Take the time to sit back and read his artist statement for a fuller flavour of the work. Here it is:

"The Yangtze River, which forms the premise to this body of work, is the main artery that flows 4100miles across china, travelling from its furthest westerly point in Qinghai Province to Shanghai in the east. The river is embedded in the consciousness of the Chinese, even those who live thousands of miles from the river. It plays a pivotal role in both the spiritual and physical life of the people. More people live along its banks than live in the USA – one in every eighteen people on the planet.

Using the river as a metaphor for constant change, I have photographed the landscape and people along its banks from mouth to source. Importantly for me I worked intuitively, trying not to be influenced by what I already knew about the country. After several trips to different parts of the river, it became clear that what I was personally responding to, and how I felt whilst being in china, was permeating my pictures; a formalness and unease, a country that feels both at the beginning of a new era and at odds with itself. China is a nation that appears to be severing its roots by destroying its past by moving forward at such an astounding and unnatural pace. I felt a complete outsider and explained this pictorially by ‘stepping back’ and showing humans as small in their surroundings. Common man has little say in China’s progression, and this smallness of the individual is alluded to in the work.

I feel that there are strong parallels in China with the 20th Century immigrants who poured off the boats onto American soil, a new beginning without roots. Millions of domestic migrant workers are travelling from rural areas to the cities. This condition manifests itself throughout China’s social fabric and echoed my own feelings of dislocation. Further layers have been added to certain images by compositing single figures into a scene, twice removed from their natural habitat. Rather than looking to the future with hope, the photographic migrants appear in limbo, unable to observe their past at a time of uncertain future.
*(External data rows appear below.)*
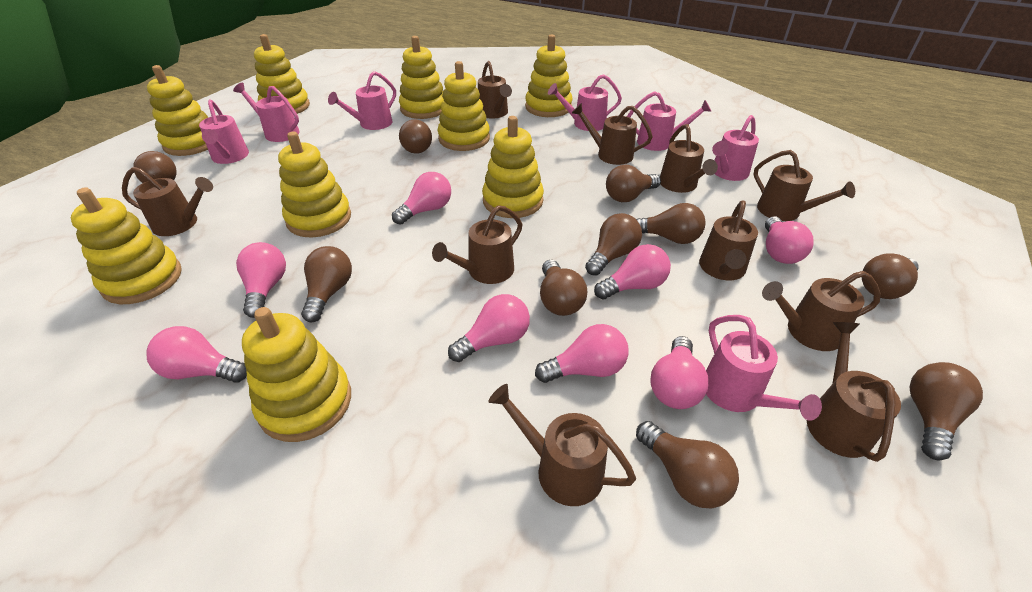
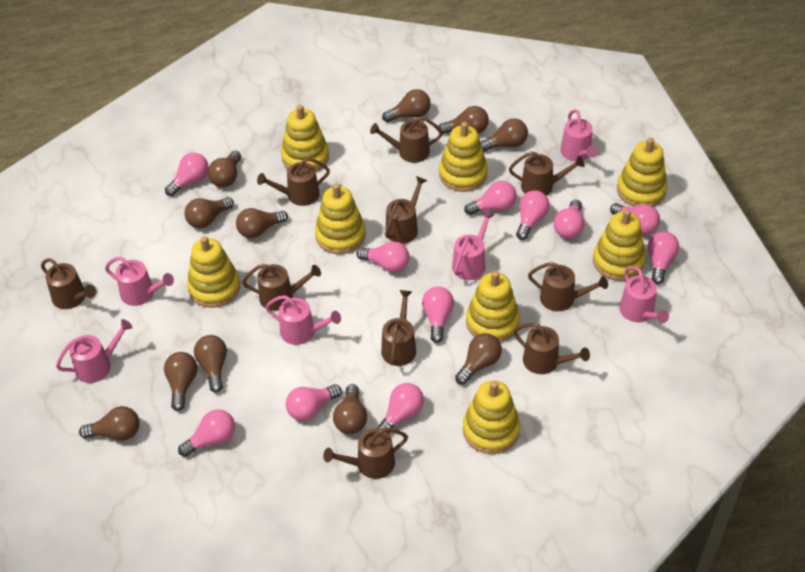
brown light bulb: [133,151,177,183] [301,246,352,322] [399,120,432,154] [540,260,587,316] [585,213,642,276] [606,165,661,202] [636,203,706,244] [636,421,739,508] [862,253,919,299] [909,362,983,460] = 10 -> [79,406,139,441] [164,352,197,411] [184,197,234,228] [194,335,227,393] [208,151,241,187] [236,208,288,238] [333,384,367,434] [382,89,431,122] [438,106,489,134] [455,333,502,385] [480,118,528,152] = 11
pink light bulb: [146,326,247,383] [236,242,286,318] [392,172,451,225] [448,294,530,362] [535,324,628,383] [594,244,671,300] [650,336,709,409] [765,216,814,264] = 8 -> [165,153,209,196] [178,410,235,457] [286,384,342,421] [356,242,409,273] [377,383,424,434] [422,287,454,343] [464,181,517,215] [516,190,550,240] [554,200,584,239] [610,203,660,235] [648,231,679,284] = 11
pink watering can: [199,100,249,164] [233,83,300,142] [328,71,396,130] [548,74,622,131] [627,91,712,151] [706,315,822,421] [712,115,759,181] = 7 -> [56,319,133,383] [105,256,174,306] [265,295,341,345] [452,210,494,280] [560,109,598,161] [619,266,669,323] = 6
yellow stacking toy: [71,187,182,304] [147,65,208,156] [242,307,351,442] [254,34,310,114] [278,131,351,238] [399,36,444,119] [438,61,490,151] [482,116,544,218] [525,34,573,117] = 9 -> [187,236,240,308] [281,105,329,172] [315,183,366,254] [439,122,488,192] [463,380,520,454] [466,271,520,343] [593,209,646,281] [617,138,667,207] = 8

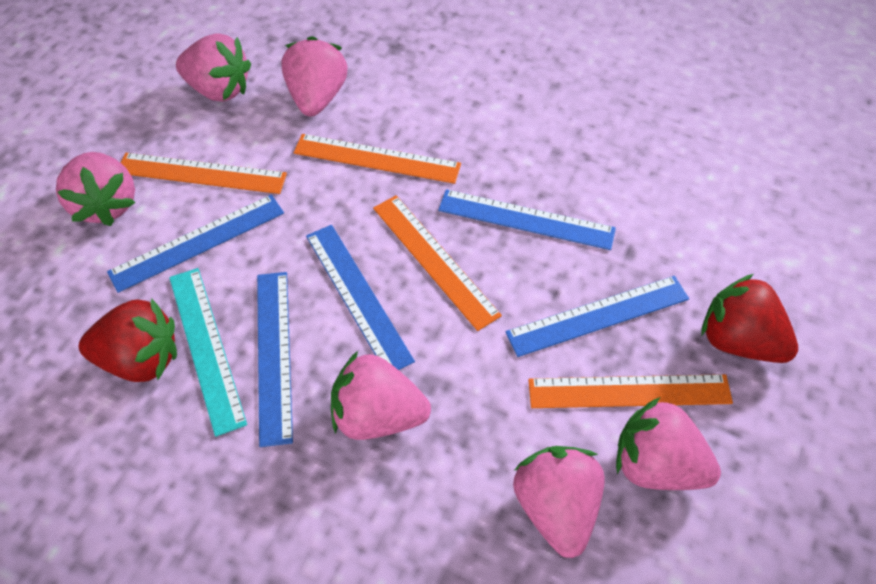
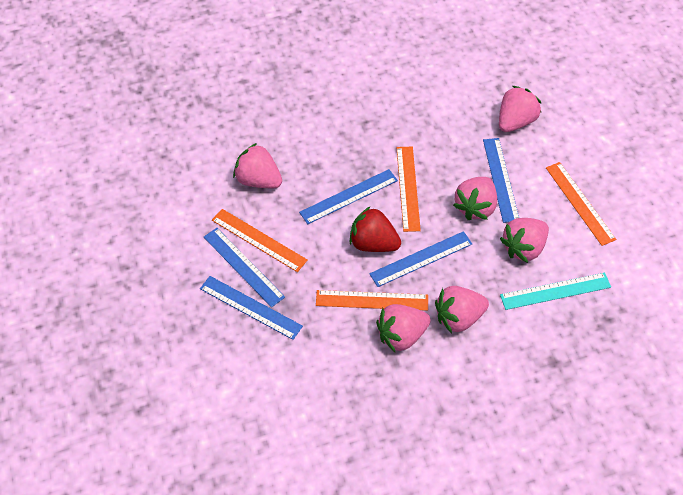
red strawberry: [79,298,177,382] [701,274,798,363] = 2 -> [349,206,401,252] = 1

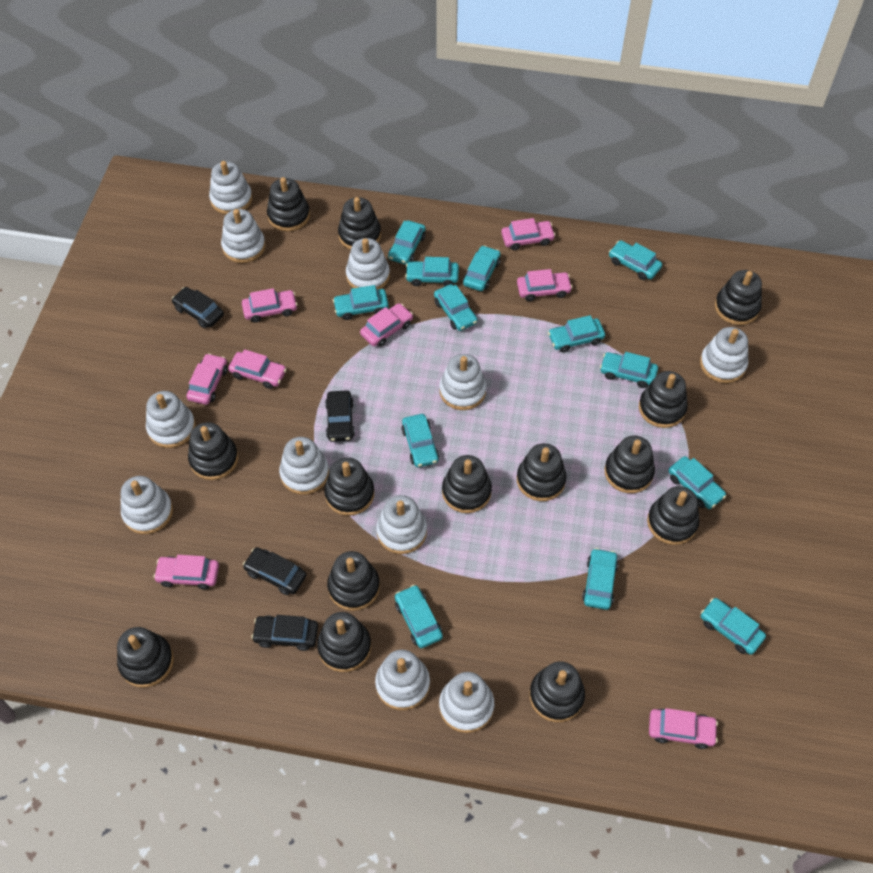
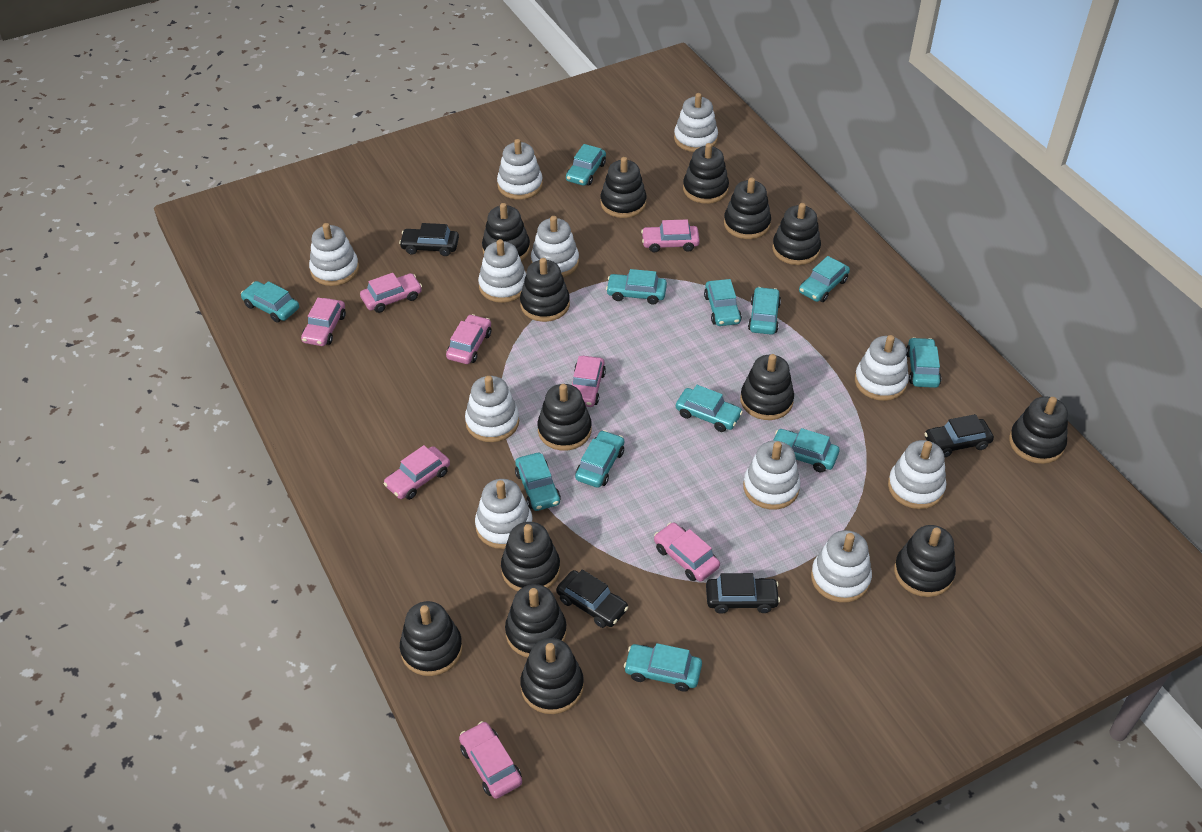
turquoise car: [333,285,389,320] [388,220,426,265] [395,585,443,648] [401,414,439,467] [405,257,459,286] [434,284,478,331] [463,245,501,291] [548,315,605,353] [582,548,618,610] [600,352,658,388] [609,240,662,280] [668,456,726,509] [701,598,766,655] = 13 -> [241,281,299,322] [515,453,561,511] [566,144,606,186] [575,430,624,488] [606,269,667,305] [624,643,702,692] [676,385,743,432] [704,279,742,326] [748,287,781,335] [773,428,839,472] [799,256,850,302] [906,337,942,388] = 12

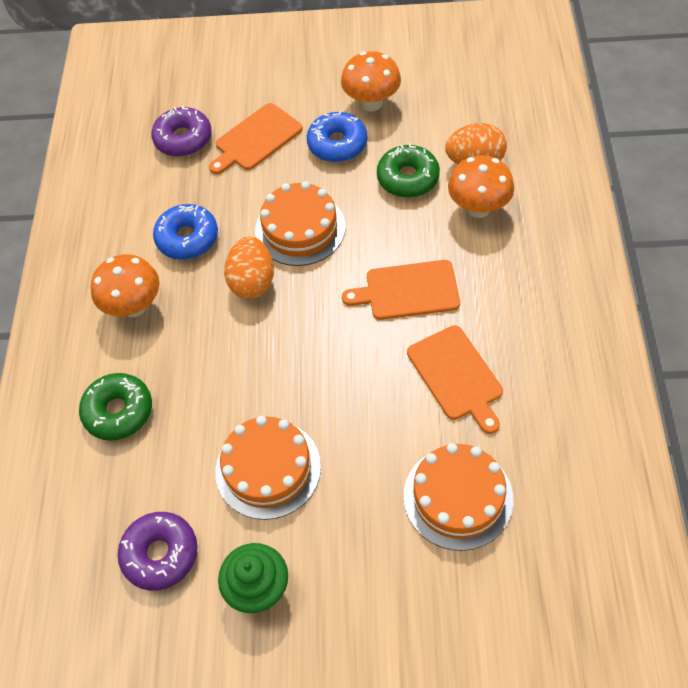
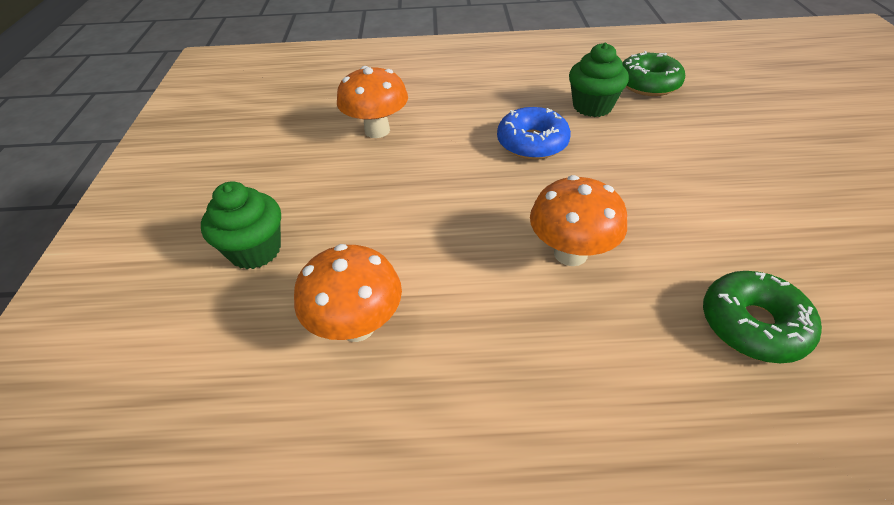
blue donut: [153,204,218,260] [307,111,368,162] = 2 -> [497,107,571,160] = 1
green cupcake: [218,543,288,613] = 1 -> [201,181,281,269] [569,43,629,117] = 2
orange cake: [215,416,321,520] [255,181,346,266] [404,443,513,551] = 3 -> none = 0
orange cutting board: [209,103,303,174] [342,260,460,320] [407,325,503,434] = 3 -> none = 0
orange egg: [224,237,274,299] [445,123,507,164] = 2 -> none = 0
purple donut: [117,512,197,591] [151,106,212,157] = 2 -> none = 0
Although it was never my intention to make documentary pictures, the sociological context of this project is very important and ever present. The displacement of 3 million people in a 600km stretch of the River and the effect on humans when a country moves towards the future at pace are themes that will inevitably be present within the work.

A Chinese friend I made whilst working on the project reiterated what many Chinese people feel: ‘Why do we have to destroy to develop?’ He explained that in Britain, many of us can revisit where we were brought up and it will be much the same, it will remind us of our families and upbringing. In China that is virtually impossible. The scale of development has left most places unrecognisable; “Nothing is the same. We can’t revisit where we came from because it no longer exists.”

China is progressing rapidly, and the landscape – both economically and physically – is changing daily. These are photographs that can never be taken again."